En Sudán, el debate no es tanto contra el régimen genocida de Al-Bashir (quien tiene una orden de captura por parte de la Corte Penal Internacional) sino el futuro del nuevo Estado: Sudán del Sur, fruto de la lucha armada de varias décadas y de un referendo en enero pasado.

En Somalia, el problema es la ausencia completa de instituciones de orden nacional y el colapso del país bajo los señores de la guerra, los grupos extremistas (Al-Shabbab) y la piratería, que es más un mecanismo de supervivencia que una industria planificada. Al balance hay que sumarle los miles de refugiados que han huido a Kenia, a Yemen e incluso a su vecina Etiopía.

En Palestina, la agenda es por la unidad. Los palestinos han salido a las calles en Ramallah y en Gaza, exigiendo que la OLP y Hamas reorganicen una dirección palestina unificada que permita enfrentar el principal punto de la agenda: la ocupación. Sin resolver la ocupación, los otros esfuerzos por construir poder palestino caen en el vacío.

Palabras finales

En el mundo árabe hay estados antioccidentales (Siria) y prooccidentales (Egipto), pero todos son antidemocráticos. Como caracteriza Daniel Iriarte, periodista experto en la zona, ya el camino de evasión de la agenda interna no está constituido por las guerras internacionales (en contextos muy nacionalistas) ni la emigración masiva, lo que hizo que explotara la olla de presión interna.

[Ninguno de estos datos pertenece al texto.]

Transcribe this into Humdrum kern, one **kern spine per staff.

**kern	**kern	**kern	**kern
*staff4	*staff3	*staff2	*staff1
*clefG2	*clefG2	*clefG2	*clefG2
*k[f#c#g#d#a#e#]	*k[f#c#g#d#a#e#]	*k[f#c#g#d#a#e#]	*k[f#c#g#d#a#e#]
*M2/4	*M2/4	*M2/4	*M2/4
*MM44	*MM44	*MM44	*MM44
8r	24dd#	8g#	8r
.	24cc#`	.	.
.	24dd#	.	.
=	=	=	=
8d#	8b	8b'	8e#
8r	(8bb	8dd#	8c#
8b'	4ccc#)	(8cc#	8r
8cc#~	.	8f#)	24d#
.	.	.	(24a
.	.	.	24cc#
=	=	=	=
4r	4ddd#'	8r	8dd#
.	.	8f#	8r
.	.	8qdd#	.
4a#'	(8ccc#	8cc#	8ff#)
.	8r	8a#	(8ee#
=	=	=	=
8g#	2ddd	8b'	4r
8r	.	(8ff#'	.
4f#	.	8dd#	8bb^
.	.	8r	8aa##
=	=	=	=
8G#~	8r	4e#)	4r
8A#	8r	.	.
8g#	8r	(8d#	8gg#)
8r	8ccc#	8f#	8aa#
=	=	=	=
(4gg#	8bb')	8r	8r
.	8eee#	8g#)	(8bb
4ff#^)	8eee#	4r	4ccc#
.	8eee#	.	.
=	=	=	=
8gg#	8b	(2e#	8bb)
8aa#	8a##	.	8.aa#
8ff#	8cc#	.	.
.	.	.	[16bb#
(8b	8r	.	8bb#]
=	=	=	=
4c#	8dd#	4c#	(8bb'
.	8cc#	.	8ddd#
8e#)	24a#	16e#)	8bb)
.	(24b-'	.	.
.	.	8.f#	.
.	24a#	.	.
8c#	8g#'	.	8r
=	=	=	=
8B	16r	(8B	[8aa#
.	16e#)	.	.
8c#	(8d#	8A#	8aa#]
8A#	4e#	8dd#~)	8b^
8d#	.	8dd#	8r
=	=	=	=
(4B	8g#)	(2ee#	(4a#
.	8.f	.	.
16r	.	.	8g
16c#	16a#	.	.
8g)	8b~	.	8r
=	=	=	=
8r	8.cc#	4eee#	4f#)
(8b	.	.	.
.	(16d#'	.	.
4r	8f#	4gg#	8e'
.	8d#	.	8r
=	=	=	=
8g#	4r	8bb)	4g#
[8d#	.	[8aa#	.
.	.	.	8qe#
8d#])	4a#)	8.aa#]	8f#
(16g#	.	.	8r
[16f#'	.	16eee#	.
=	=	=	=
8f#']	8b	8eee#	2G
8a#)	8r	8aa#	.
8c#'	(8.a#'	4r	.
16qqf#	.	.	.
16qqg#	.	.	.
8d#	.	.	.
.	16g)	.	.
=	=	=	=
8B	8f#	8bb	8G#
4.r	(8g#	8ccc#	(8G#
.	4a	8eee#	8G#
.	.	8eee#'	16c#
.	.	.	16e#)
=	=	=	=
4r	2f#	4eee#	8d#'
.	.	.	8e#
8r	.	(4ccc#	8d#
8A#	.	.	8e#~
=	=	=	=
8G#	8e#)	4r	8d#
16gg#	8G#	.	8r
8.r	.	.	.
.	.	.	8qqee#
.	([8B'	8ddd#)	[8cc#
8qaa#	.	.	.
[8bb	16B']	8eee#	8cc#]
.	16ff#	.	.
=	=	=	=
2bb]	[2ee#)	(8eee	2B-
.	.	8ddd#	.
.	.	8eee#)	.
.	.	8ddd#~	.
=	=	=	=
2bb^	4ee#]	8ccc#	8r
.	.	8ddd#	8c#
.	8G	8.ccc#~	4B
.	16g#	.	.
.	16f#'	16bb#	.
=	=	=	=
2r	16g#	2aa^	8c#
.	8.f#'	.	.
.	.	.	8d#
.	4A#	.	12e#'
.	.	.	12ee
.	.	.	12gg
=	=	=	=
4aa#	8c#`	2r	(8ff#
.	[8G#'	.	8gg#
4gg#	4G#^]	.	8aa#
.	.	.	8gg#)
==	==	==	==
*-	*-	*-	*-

Los seudodemocráticos sistemas árabes dependen de relaciones clientelares-mafiosas (como en el caso italiano y el colombiano) pero agravadas, pues no se presenta la ausencia de ciudadanía como una disfunción sino como parte del sistema. La conciencia de sí, ganada en el incremento importante del nivel educativo del mundo árabe en las últimas décadas, sumado al acceso a medios de comunicación (el papel de la cadena de televisión Al-Jazeera no es poca cosa) y además a las nuevas tecnologías de la información, le permitieron al árabe ponerse de pie ante un sistema donde tribus, clanes, religiones, son parte del entramado de poder. El joven tunecino que se inmoló el 17 de diciembre de 2010, dando comienzo a la primera de las revueltas, simboliza la realidad del árabe de a pie, de un mundo de frustración que bullía bajo las formalidades políticas.

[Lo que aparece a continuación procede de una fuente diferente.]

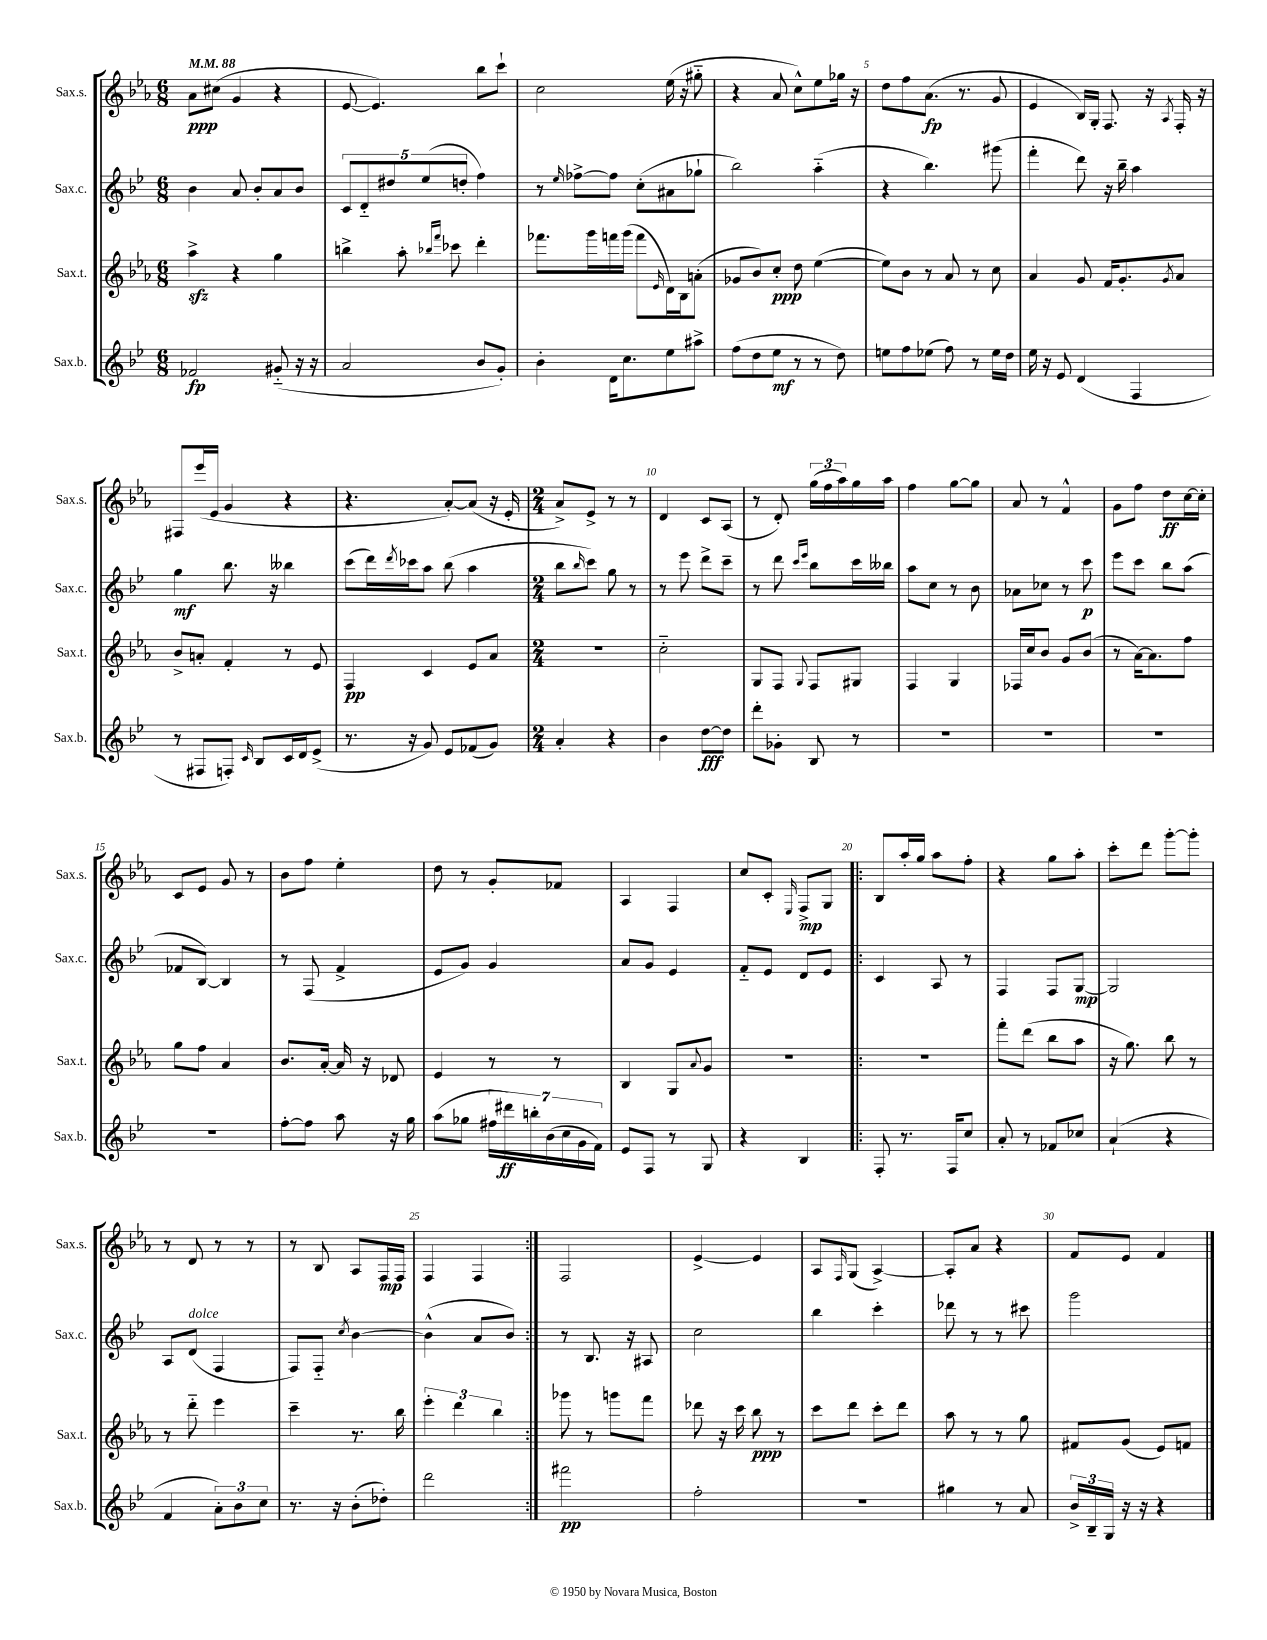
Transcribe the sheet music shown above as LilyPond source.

<<
\new StaffGroup <<
\new Staff = "s0" \with { instrumentName = "Sax.s." shortInstrumentName = "Sax.s." } {
    \clef treble \key ees \major \numericTimeSignature \time 6/8 \tempo 4 = 88
    aes'8\ppp cis''8( g'4 r4 |
    ees'8~ ees'4.) bes''8 c'''8-! |
    c''2 ees''16( r16 gis''8-_ |
    r4 aes'8 c''8-^) ees''8 ges''16 r16 |
    d''8 f''8 aes'8.\fp( r8. g'8 |
    ees'4 bes16) g16-. f8. r16 \acciaccatura { aes8 } f16-. r16 |
    fis8 ees'''16( ees'16 g'4 r4 |
    r4. aes'8~-.) aes'8( r16 ees'16-. |
    \numericTimeSignature \time 2/4 aes'8->) ees'8-> r8 r8 |
    d'4 c'8 aes8( |
    r8 d'8-.) \tuplet 3/2 { g''16( f''16 aes''16) } g''16 aes''16 |
    f''4 g''8~ g''8 |
    aes'8 r8 f'4-^ |
    g'8 f''8 d''8\ff c''16~ c''16-. |
    c'8 ees'8 g'8 r8 |
    bes'8 f''8 ees''4-. |
    d''8 r8 g'8-. fes'8 |
    aes4 f4 |
    c''8 c'8-. \grace { ees16 } f8->\mp g8 |
    \repeat volta 2 { bes8 aes''16-. g''16 aes''8 f''8-. |
    r4 g''8 aes''8-. |
    c'''8-. d'''8 g'''8~-. g'''8-. |
    r8 d'8 r8 r8 |
    r8 bes8 aes8 f16\mp f16 |
    f4 f4 | }
    f2 |
    ees'4~-> ees'4 |
    aes8 \grace { f16 } g8( aes4~->) |
    aes8-. aes'8 r4 |
    f'8 ees'8 f'4 \bar "|." |
}
\new Staff = "s1" \with { instrumentName = "Sax.c." shortInstrumentName = "Sax.c." } {
    \clef treble \key bes \major \numericTimeSignature \time 6/8
    bes'4 a'8 bes'8-. a'8 bes'8 |
    \tuplet 5/4 { c'8 d'8-_ dis''8 ees''8( d''8-. } f''4) |
    r8 \grace { ees''16 } fes''8~-> fes''8 c''8-.( ais'8 ges''8-! |
    bes''2) a''4-_( |
    r4 bes''4.) gis'''8( |
    f'''4-. d'''8) r16 bes''16-- a''4 |
    g''4\mf bes''8. r16 beses''4 |
    c'''8( d'''16) \acciaccatura { d'''8 } ces'''16 a''8 bes''8( a''4 |
    \numericTimeSignature \time 2/4 bes''8 \grace { bes''16 } c'''8) g''8 r8 |
    r8 ees'''8 d'''8-> c'''8-- |
    r8 d'''8 \grace { c'''16 ees'''16 } bes''8 c'''16 beses''16 |
    a''8 c''8 r8 bes'8 |
    aes'8 ces''8 r8 c'''8\p |
    ees'''8 c'''8 bes''8 a''8( |
    fes'8 bes8~) bes4 |
    r8 f8( f'4-> |
    ees'8 g'8) g'4 |
    a'8 g'8 ees'4 |
    f'8-_ ees'8 d'8 ees'8 |
    \repeat volta 2 { c'4 a8 r8 |
    f4 f8 g8~\mp |
    g2 |
    a8 d'8^\markup { \italic "dolce" }( f4 |
    f8) f8-_ \acciaccatura { c''8 } bes'4~ |
    bes'4-^( a'8 bes'8) | }
    r8 bes8. r16 ais8 |
    c''2 |
    bes''4 c'''4-. |
    des'''8 r8 r8 cis'''8 |
    g'''2 \bar "|." |
}
\new Staff = "s2" \with { instrumentName = "Sax.t." shortInstrumentName = "Sax.t." } {
    \clef treble \key ees \major \numericTimeSignature \time 6/8
    aes''4->\sfz r4 g''4 |
    b''4-> aes''8-. \grace { bes''16 f'''16 } ces'''8 d'''4-. |
    fes'''8. g'''16 f'''16 g'''16( f'''8 \grace { ees'16 } d'16) bes16 a'8-.( |
    ges'8 bes'8) c''8-.\ppp d''8 ees''4~( |
    ees''8) bes'8 r8 aes'8 r8 c''8 |
    aes'4 g'8 f'16 g'8.-. \acciaccatura { g'8 } aes'8 |
    bes'8-> a'8-. f'4-. r8 ees'8 |
    f4\pp c'4 ees'8 aes'8 |
    \numericTimeSignature \time 2/4 R2 |
    c''2-_ |
    g8 f8 \appoggiatura { g8 } f8 gis8 |
    f4 g4 |
    fes16 c''16 bes'8 g'8 bes'8( |
    r8 aes'16~) aes'8. f''8 |
    g''8 f''8 aes'4 |
    bes'8. aes'16~-. aes'16 r16 des'8 |
    ees'4 r8 r8 |
    bes4 g8 \appoggiatura { aes'8 } g'8 |
    R2 |
    \repeat volta 2 { R2 |
    f'''8-. d'''8( bes''8 aes''8 |
    r16 g''8.) bes''8 r8 |
    r8 d'''8-_ ees'''4 |
    c'''4-- r8. bes''16 |
    \tuplet 3/2 { ees'''4-. d'''4 bes''4 } | }
    ges'''8 r8 g'''8 f'''8 |
    des'''8 r16 c'''16 bes''8\ppp r8 |
    c'''8 d'''8 c'''8-. d'''8 |
    aes''8 r8 r8 g''8 |
    fis'8 g'8( ees'8) f'8 \bar "|." |
}
\new Staff = "s3" \with { instrumentName = "Sax.b." shortInstrumentName = "Sax.b." } {
    \clef treble \key bes \major \numericTimeSignature \time 6/8
    fes'2\fp gis'8-_( r16 r16 |
    a'2 bes'8 g'8-.) |
    bes'4-. d'16 c''8. ees''8 ais''8-> |
    f''8( d''8 ees''8\mf r8 r8 d''8) |
    e''8 f''8 ees''8( f''8) r8 ees''16 d''16 |
    ees''16 r16 ees'8 d'4( f4 |
    r8 fis8 f8-.) \grace { c'16 } bes8 c'16 d'16 ees'8->( |
    r8. r16 g'8) ees'8 fes'8( g'8) |
    \numericTimeSignature \time 2/4 a'4-. r4 |
    bes'4 d''8~\fff d''8 |
    d'''8-. ges'8-. bes8 r8 |
    R2 |
    R2 |
    R2 |
    R2 |
    f''8~-. f''8 a''8 r16 g''16 |
    a''8( ges''8 \tuplet 7/4 { fis''16 dis'''16\ff) b''16-. bes'16( c''16 g'16 f'16) } |
    ees'8 f8 r8 g8 |
    r4 bes4 |
    \repeat volta 2 { f8-. r8. f16 c''8 |
    a'8-. r8 fes'8 ces''8 |
    a'4-!( r4 |
    f'4 \tuplet 3/2 { a'8-.) bes'8 c''8 } |
    r8. r16 bes'8-.( des''8-.) |
    d'''2 | }
    fis'''2\pp |
    f''2-. |
    R2 |
    gis''4 r8 a'8 |
    \tuplet 3/2 { bes'16-> bes16-- g16 } r16 r16 r4 \bar "|." |
}
>>
>>
\layout { \context { \Score \override BarNumber.break-visibility = ##(#f #t #t) barNumberVisibility = #(every-nth-bar-number-visible 5) } }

¿Cuál es el próximo paso? Es muy difícil predecirlo. Los pueblos árabes están aprendiendo de sus vecinos, pero los gobiernos del mundo árabe también aprenden y se están reacomodando para bloquear eventuales protestas. Dice el refrán que “los pueblos no se levantan sino cuando son conscientes de su fuerza, y sólo son conscientes de su fuerza el día en que se levantan”, a lo que se pudieran agregar dos sentencias: a) que igualmente son conscientes de su fuerza cuando el pueblo vecino se levanta; y b) cuando un gobernante cae, el gobernante vecino aprende. El mundo árabe (contrario a lo que decían Suleiman en Egipto y Gadafi en Libia, y lo que cree y espera Israel) sí está listo para la democracia. Las revueltas del mundo árabe apenas empiezan.